Quadrupole deformation in nuclei

[kelly0303]

Hello! I am confused about the definition of the quadrupole moment in nuclei. One definition I found, in Wong, says that the quadrupole moment of a nucleus is given (ignoring some numerical constant) by: $$<J,M=J|r^2Y_{20}|J,M=J>$$ so the expectation value of a second order spherical harmonic (times $r^2$) in the state with maximum M of the nucleus. However, given that we have a second order tensor ($Y_{20}$), for a nucleus with $J=0$ we can't have a quadrupole moment (this follows from the addition rules of angular momentum). However, there are several nuclei that have a (pretty big) quadrupole deformation in the ground state (for example they show a clear rotational spectrum, which is possible only if the nucleus is deformed), yet their ground state has $J=0$ (for example Hf). How is this possible, shouldn't a $J=0$ state indicate a spherical nucleus? Can someone explain this to me? Thank you!

 

[mfb]

Which hafnium isotope are you looking at?

https://periodictable.com/Isotopes/072.176/index.p.html
https://periodictable.com/Isotopes/072.178/index.p.html
https://periodictable.com/Isotopes/072.180/index.p.html

The even/odd nuclei have a quadrupole moment and non-zero spin (obviously):

https://periodictable.com/Isotopes/072.177/index.p.html
https://periodictable.com/Isotopes/072.179/index.p.html

 

[kelly0303]

Which hafnium isotope are you looking at?

https://periodictable.com/Isotopes/072.176/index.p.html
https://periodictable.com/Isotopes/072.178/index.p.html
https://periodictable.com/Isotopes/072.180/index.p.html

The even/odd nuclei have a quadrupole moment and non-zero spin (obviously):

https://periodictable.com/Isotopes/072.177/index.p.html
https://periodictable.com/Isotopes/072.179/index.p.html

Hello! My example (the one from Wong) is Hf 170. But my question was general, not only about that one particular nucleus.
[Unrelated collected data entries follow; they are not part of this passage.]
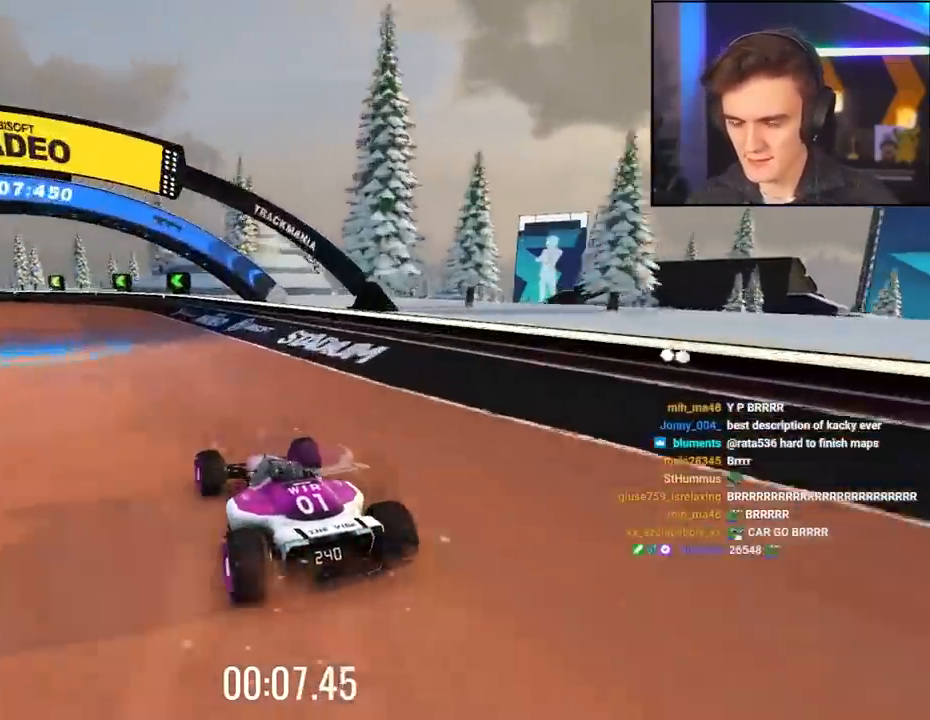
{"keys": ["left", "up"], "events": [[50, "left", "down"]]}
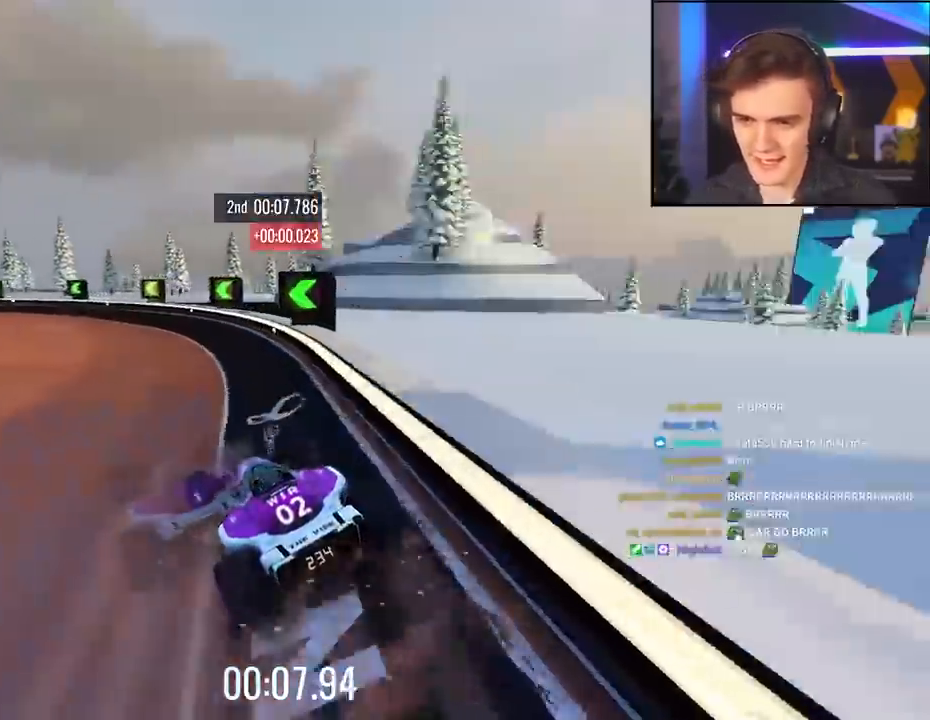
{"keys": ["left"], "events": [[484, "up", "up"]]}
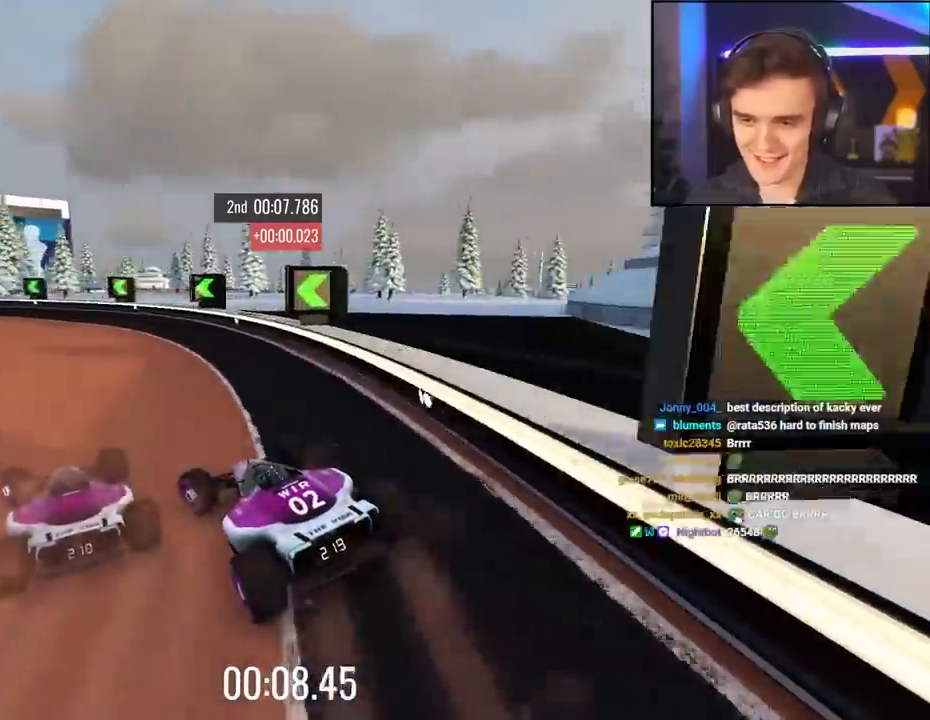
{"keys": ["up"], "events": [[134, "up", "down"], [467, "left", "up"]]}
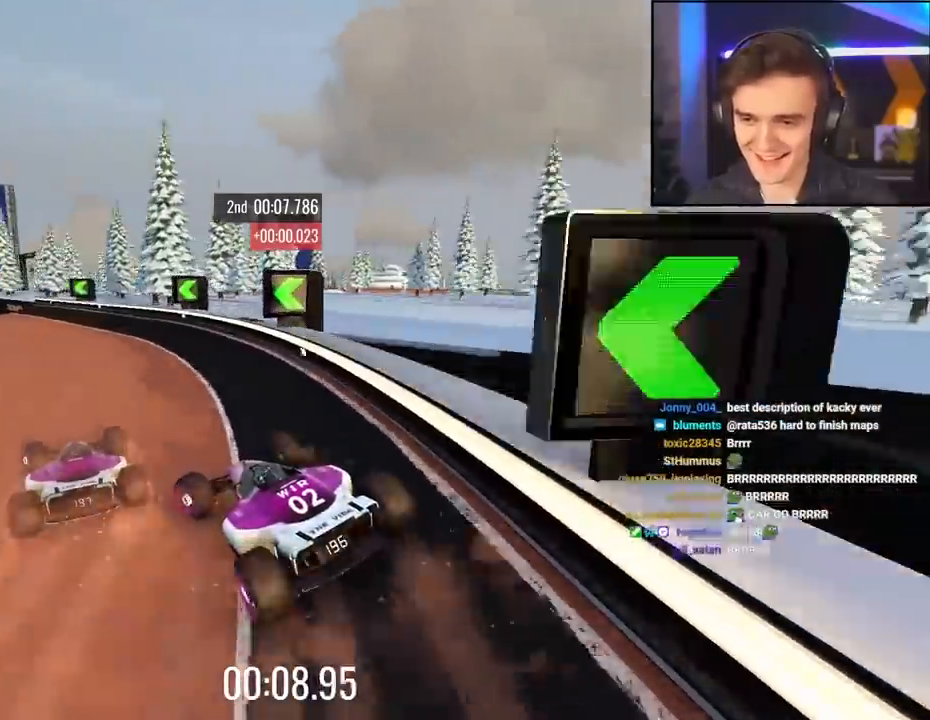
{"keys": ["left", "up"], "events": [[50, "left", "down"], [150, "left", "up"], [234, "left", "down"], [384, "left", "up"], [467, "left", "down"]]}
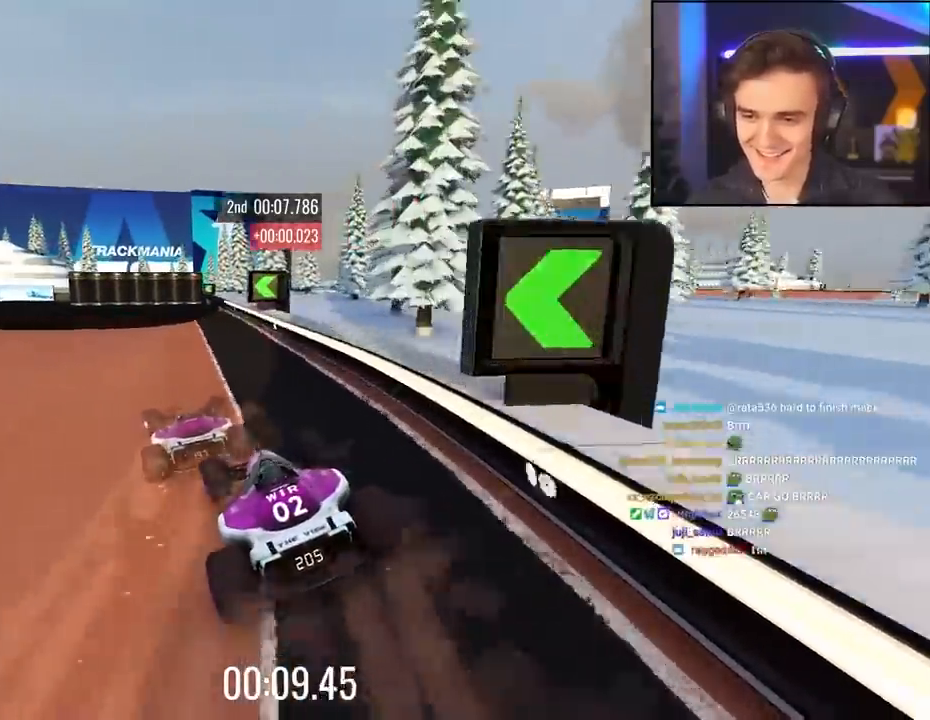
{"keys": ["up"], "events": [[217, "left", "up"], [300, "left", "down"], [450, "left", "up"]]}
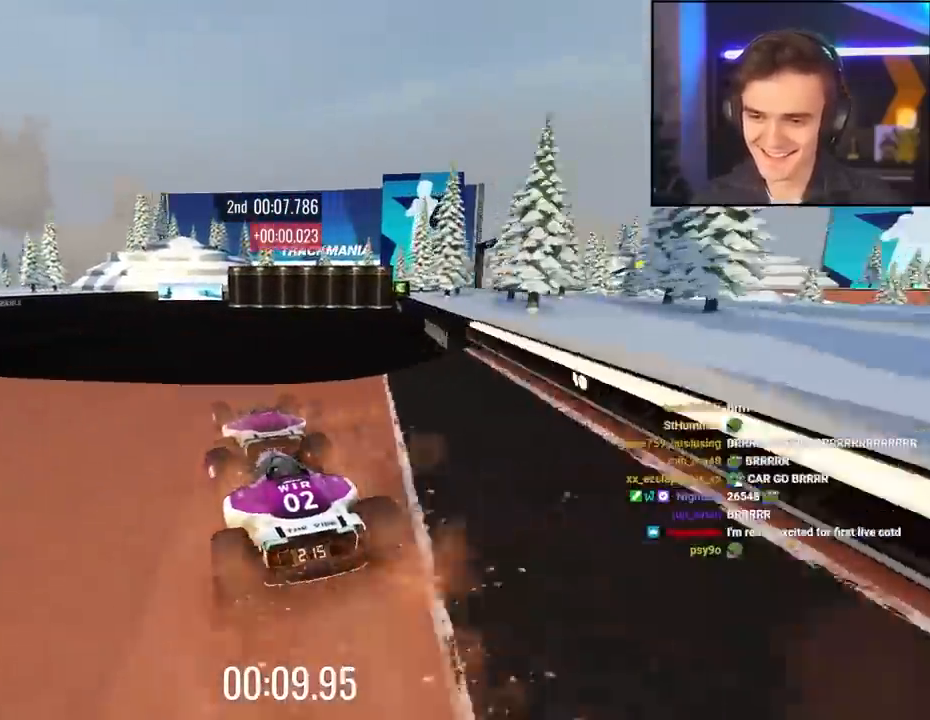
{"keys": ["up"], "events": [[34, "right", "down"], [84, "right", "up"]]}
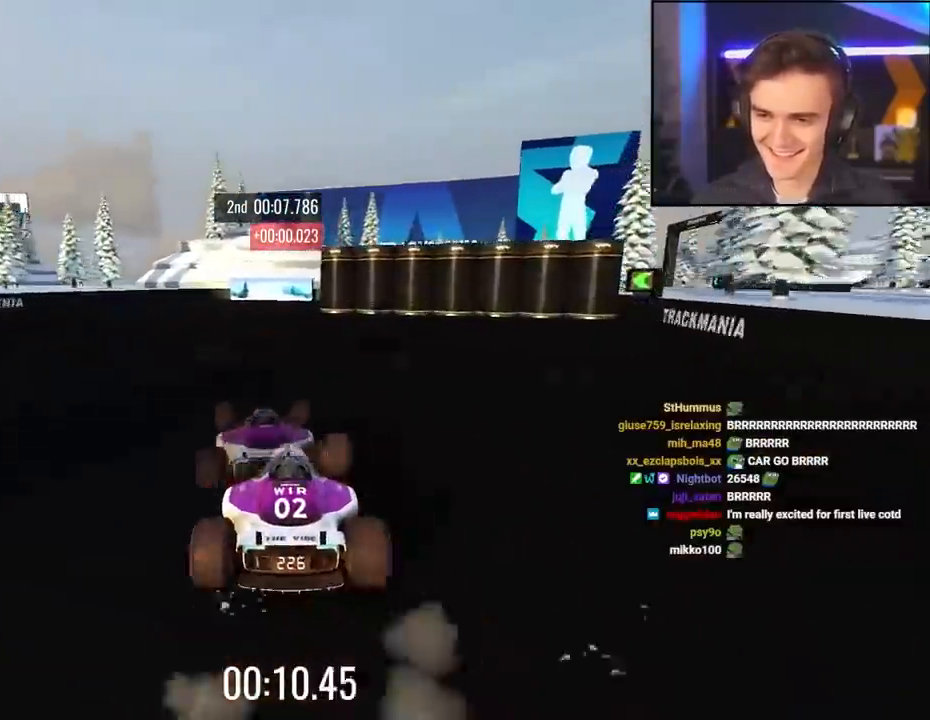
{"keys": ["right", "up"], "events": [[334, "right", "down"]]}
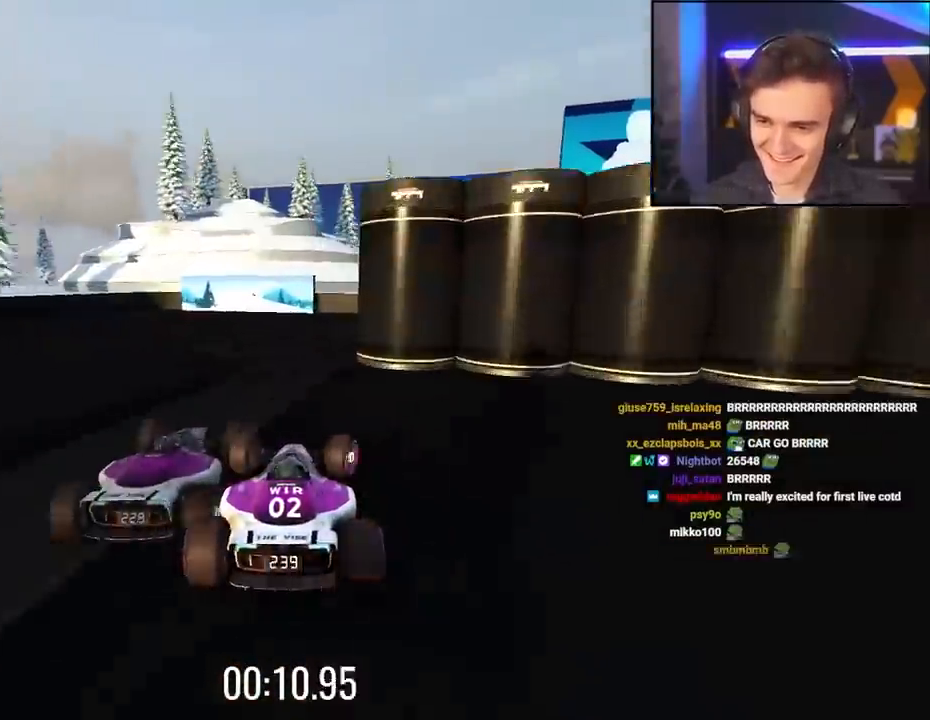
{"keys": ["right", "up"], "events": [[67, "brake", "down"], [167, "brake", "up"]]}
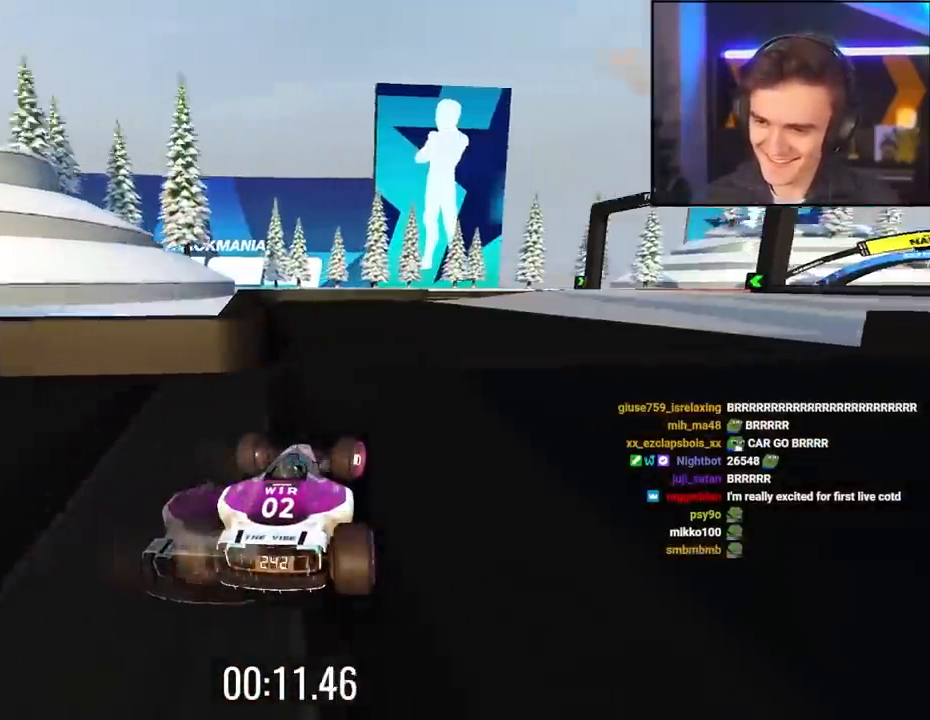
{"keys": ["right", "up"], "events": []}
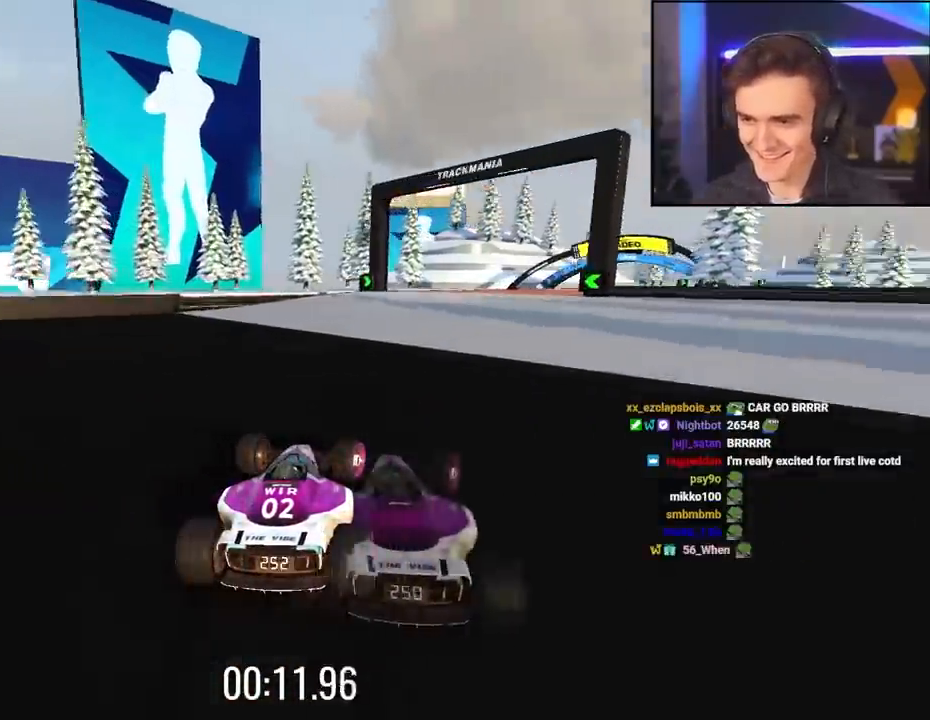
{"keys": ["up"], "events": [[467, "right", "up"]]}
In general, even-even nuclei have spin zero in the ground state. Yet nuclei in between filled shells are known to have quadrupole deformations. But as I mentioned in the post, this seems like a contradiction to me. So I am missing something.

 

[mfb]

https://periodictable.com/Isotopes/072.170/index.p.html
Still no quadrupole moment according to the same source.
Clicking around I don't find any even/even nucleus with quadrupole moment.

 

[kelly0303]

https://periodictable.com/Isotopes/072.170/index.p.html
Still no quadrupole moment according to the same source.
Clicking around I don't find any even/even nucleus with quadrupole moment.

That's weird. It has a quadrupole, as it has a spectrum specific to quadrupole deformation.

 

[mfb]

Aren't these excited states with $J\neq 0$?

 

[kelly0303]

Aren't these excited states with $J\neq 0$?

As far as I understand from Wong (I might be wrong tho) this spectrum is a rotational one (the energies increase as J(J+1)). In order to have that spectrum, the nucleus must be deformed (a spherical nucleus doesn't have rotational energy in QM). So the ground state must be deformed in order to develop this spectrum. Yet the ground state has spin 0, which means that the state is spherical. So there is a clear contradiction. Of course I am miss-understanding something, but I am not sure what.

 

[mfb]

But it's not in the ground state when it's rotating.

 

[kelly0303]

But it's not in the ground state when it's rotating.

That's true, but the ground state needs to be deformed in order to set it in motion i.e. give it a rotation quanta. Assuming that the shape of the nucleus doesn't change (which is what Wong is assuming in his derivations) the shape of the nucleus in the ground state and in any excited rotational state should be the same (at a point it might be more convenient to start vibrating and thus change its shape, rather than add one more rotational quanta, but that is another story). So in order to get the nucleus to rotate and keep it rotating, its shape in the ground state must have (at least) a quadrupole. What am I missing here?

 

[Meir Achuz]

I think 2nd order perturbation theory would work.